* [SOURCE TEXT]:
.....

Figure 14. A grayscale image derived by converting a truecolor image  to grayscale using Scilab

This was done by using the code below in Scilab.

The next thing I did was work on the image of the hand drawn graph from activity 1. 

Figure 15. The hand drawn graph from activity 1

I looked into the graylevel histogram of the grayscaled image. to do this I used the following code below in Scilab. Histograms may be used to effectively determine what threshold of conversion to use in a certain image.  By looking at the histograms below of the graph, I selected the threshold 0.7. Notice the difference in quality of the two images. 

Figure 16. The histogram of the hand-drawn graph

Figure 17. The original hand-drawn graphs(left) and the graph after threshold 0.7 was chosen(right).

I would give myself a grade of 10 for being able to research well regarding this topic and presenting it nicely. Ienjoyed doing this and learned a lot on this topic regarding digital images.

.....

* [DATASET ENTRIES]:
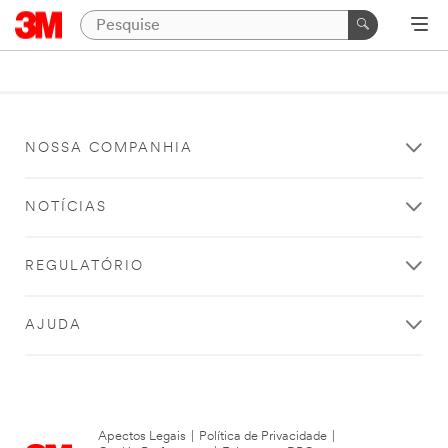
NOSSA COMPANHIA
NOTÍCIAS
REGULATÓRIO
AJUDA
Apectos Legais
|
Política de Privacidade
|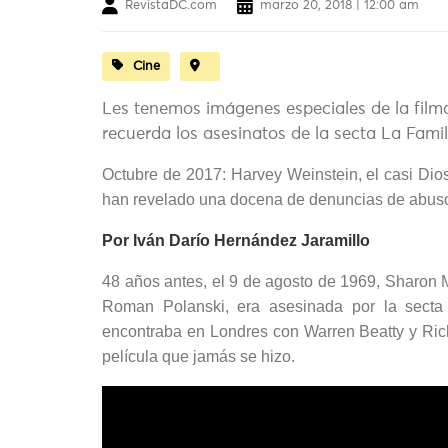
RevistaDC.com
marzo 20, 2018 | 12:00 am
Cine
Les tenemos imágenes especiales de la film
recuerda los asesinatos de la secta La Famil
Octubre de 2017: Harvey Weinstein, el casi D
han revelado una docena de denuncias de abusos
Por Iván Darío Hernández Jaramillo
48 años antes, el 9 de agosto de 1969, Sharon 
Roman Polanski, era asesinada por la secta
encontraba en Londres con Warren Beatty y Ric
película que jamás se hizo.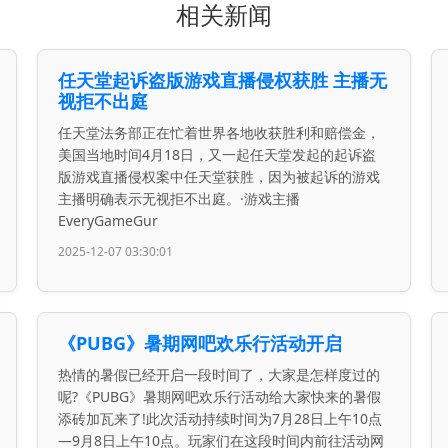
相关新闻
任天堂起诉盗版游戏直播侵权获胜 主播无
视拒不出庭
任天堂法务部正在忙着世界各地收获胜利和赔偿金，
美国当地时间4月18日，又一起任天堂发起的起诉盗
版游戏直播侵权案中任天堂获胜，因为被起诉的游戏
主播明确表示无视拒不出庭。·游戏主播
EveryGameGur
2025-12-07 03:30:01
《PUBG》暑期网吧欢乐行活动开启
热情的暑假已经开启一段时间了，大家是怎样度过的
呢?《PUBG》暑期网吧欢乐行活动给大家快来的暑假
添砖加瓦来了!此次活动持续时间为7月28日上午10点
—9月8日上午10点。玩家们在这段时间内前往活动网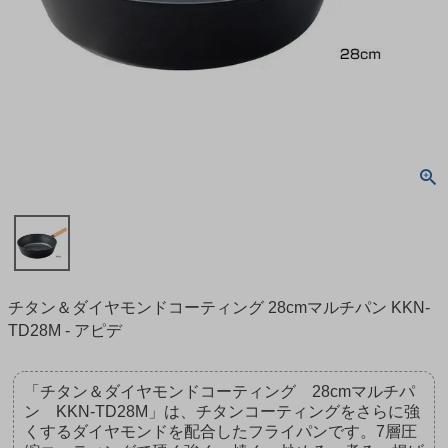
チタン＆ダイヤモンドコーティング 28cmマルチパン KKN-
TD28M - アピデ
「チタン＆ダイヤモンドコーティング 28cmマルチパ
ン KKN-TD28M」は、チタンコーティングをさらに強
くするダイヤモンドを配合したフライパンです。7層圧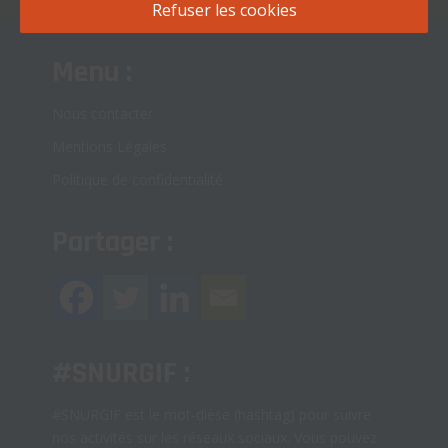
Refuser les cookies
Menu :
Nous contacter
Mentions Légales
Politique de confidentialité
Partager :
#SNURGIF :
#SNURGIF est le mot-dièse (hashtag) pour suivre
nos activités sur les réseaux sociaux. Vous pouvez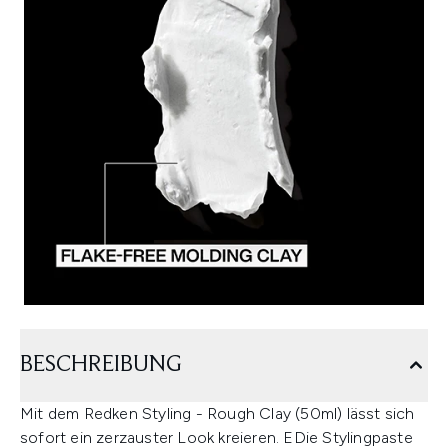
BESCHREIBUNG
Mit dem Redken Styling - Rough Clay (50ml) lässt sich
sofort ein zerzauster Look kreieren. EDie Stylingpaste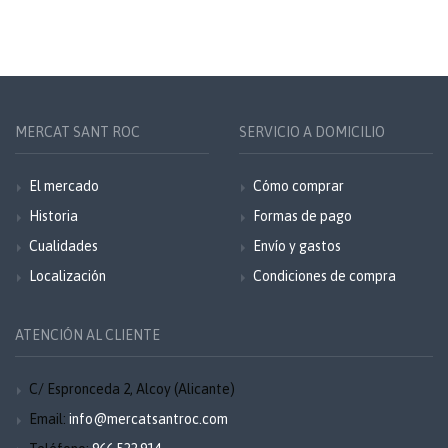
MERCAT SANT ROC
SERVICIO A DOMICILIO
El mercado
Cómo comprar
Historia
Formas de pago
Cualidades
Envío y gastos
Localización
Condiciones de compra
ATENCIÓN AL CLIENTE
C/ Espronceda 2, Alcoy (Alicante)
Email:
info@mercatsantroc.com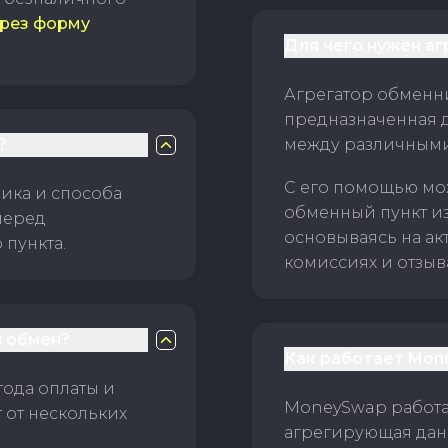
рез форму
Для чего нужен а
Агрегатор обменни
предназначенная 
?
между различным
С его помощью мо
ика и способа
обменный пункт и
перед
основываясь на ак
пункта.
комиссиях и отзыв
 обмен?
Как работает Mon
тода оплаты и
MoneySwap работае
 от нескольких
агрегирующая данн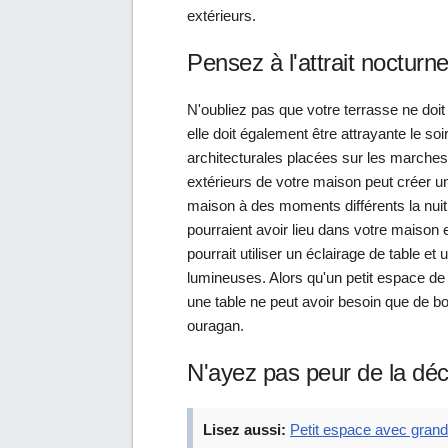
extérieurs.
Pensez à l'attrait nocturn
N'oubliez pas que votre terrasse ne doi
elle doit également être attrayante le soi
architecturales placées sur les marche
extérieurs de votre maison peut créer
maison à des moments différents la nuit 
pourraient avoir lieu dans votre maison e
pourrait utiliser un éclairage de table e
lumineuses. Alors qu'un petit espace de
une table ne peut avoir besoin que de 
ouragan.
N'ayez pas peur de la déc
Lisez aussi:
Petit espace avec gran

.....

* [REQUIRED ACTION]: From the Scilab image-processing text above, copy the passage from "Figure 14. A grayscale" up to and including "from activity 1." word for word.

* [WRITTEN SOLUTION]:
Figure 14. A grayscale image derived by converting a truecolor image  to grayscale using Scilab

This was done by using the code below in Scilab.

The next thing I did was work on the image of the hand drawn graph from activity 1.